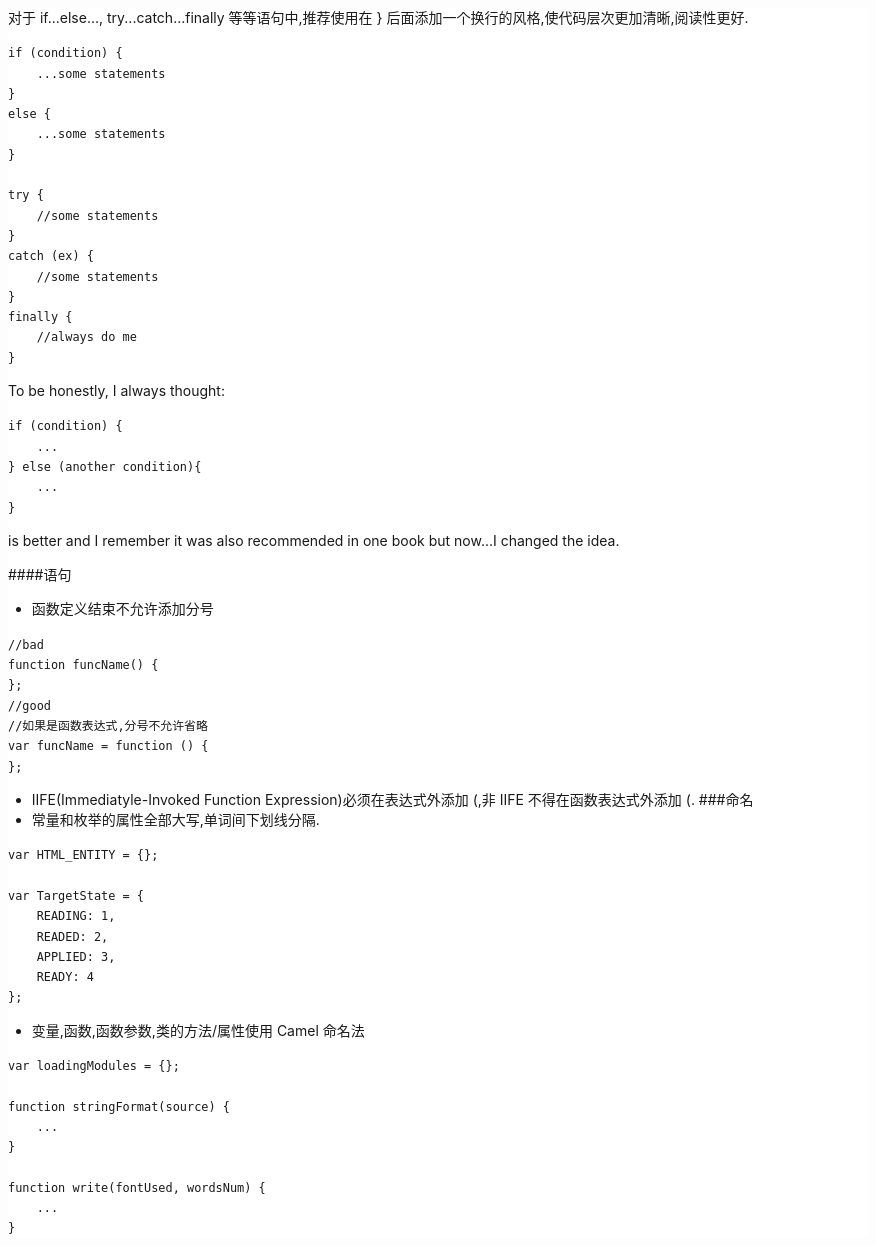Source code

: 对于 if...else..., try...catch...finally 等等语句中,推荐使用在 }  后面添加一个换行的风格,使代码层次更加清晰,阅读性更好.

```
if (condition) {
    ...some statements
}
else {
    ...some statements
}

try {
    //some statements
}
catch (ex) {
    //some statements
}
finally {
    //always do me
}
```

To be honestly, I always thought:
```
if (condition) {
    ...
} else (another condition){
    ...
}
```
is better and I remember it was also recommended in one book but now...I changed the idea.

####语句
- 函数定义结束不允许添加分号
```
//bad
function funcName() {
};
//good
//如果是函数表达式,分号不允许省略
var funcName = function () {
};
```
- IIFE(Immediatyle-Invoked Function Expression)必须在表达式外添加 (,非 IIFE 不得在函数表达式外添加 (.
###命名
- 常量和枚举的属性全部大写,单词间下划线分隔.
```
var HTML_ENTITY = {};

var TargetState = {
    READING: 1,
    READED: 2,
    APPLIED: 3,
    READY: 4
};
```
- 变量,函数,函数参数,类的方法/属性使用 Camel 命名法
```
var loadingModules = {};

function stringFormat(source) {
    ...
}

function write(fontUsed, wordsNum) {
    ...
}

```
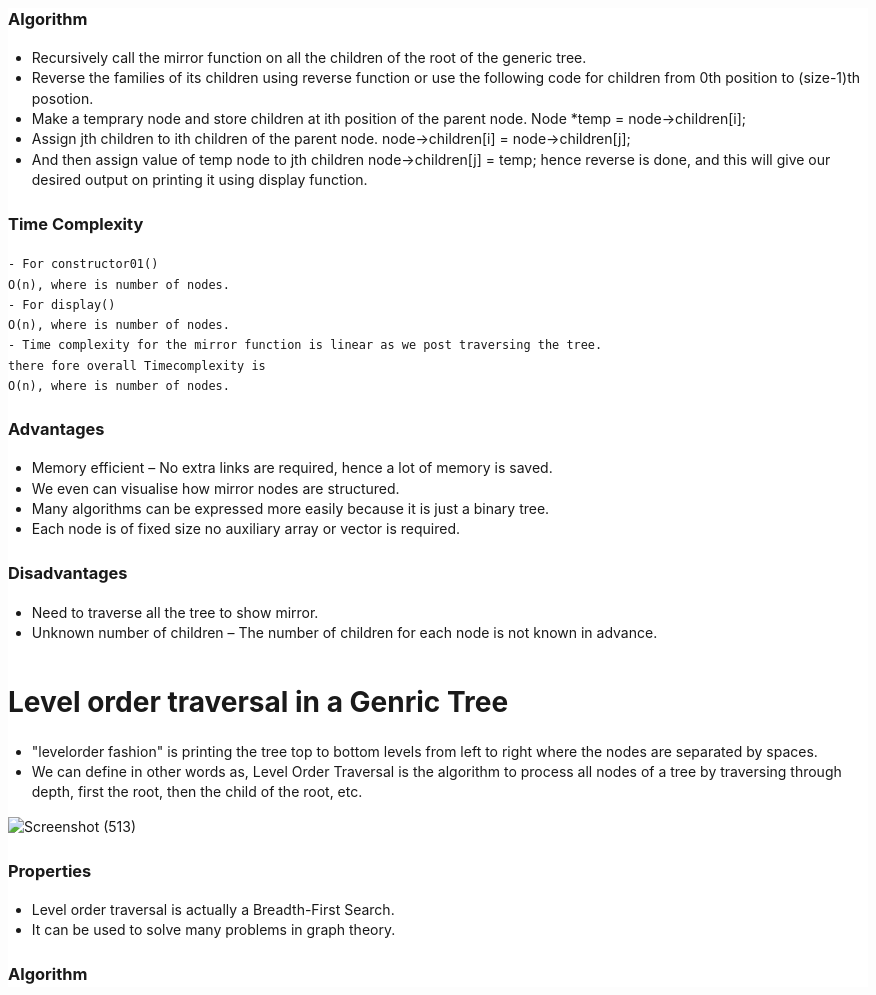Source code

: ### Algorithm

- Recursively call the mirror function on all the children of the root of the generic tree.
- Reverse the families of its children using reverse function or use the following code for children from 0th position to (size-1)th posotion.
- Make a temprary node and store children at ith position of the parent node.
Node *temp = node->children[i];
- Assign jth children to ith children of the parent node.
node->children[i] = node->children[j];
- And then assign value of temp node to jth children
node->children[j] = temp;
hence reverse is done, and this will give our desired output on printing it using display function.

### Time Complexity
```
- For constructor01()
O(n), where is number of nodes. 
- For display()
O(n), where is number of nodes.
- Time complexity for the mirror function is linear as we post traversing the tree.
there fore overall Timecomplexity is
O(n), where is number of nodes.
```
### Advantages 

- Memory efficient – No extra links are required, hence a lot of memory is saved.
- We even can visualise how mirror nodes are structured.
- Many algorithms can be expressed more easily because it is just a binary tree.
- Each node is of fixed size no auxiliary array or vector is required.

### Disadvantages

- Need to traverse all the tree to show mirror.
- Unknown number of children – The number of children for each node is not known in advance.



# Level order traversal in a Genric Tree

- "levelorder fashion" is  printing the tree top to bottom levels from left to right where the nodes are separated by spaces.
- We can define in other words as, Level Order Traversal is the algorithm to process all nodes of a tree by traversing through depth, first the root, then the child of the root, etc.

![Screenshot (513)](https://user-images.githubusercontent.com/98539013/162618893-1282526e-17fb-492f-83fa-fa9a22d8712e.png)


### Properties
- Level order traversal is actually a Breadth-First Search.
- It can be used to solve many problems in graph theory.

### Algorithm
* * * * * * *
**Your goal:** Check each line above for "nodes" and give the number of lines that match, nothing more.

**Result for this task:** 6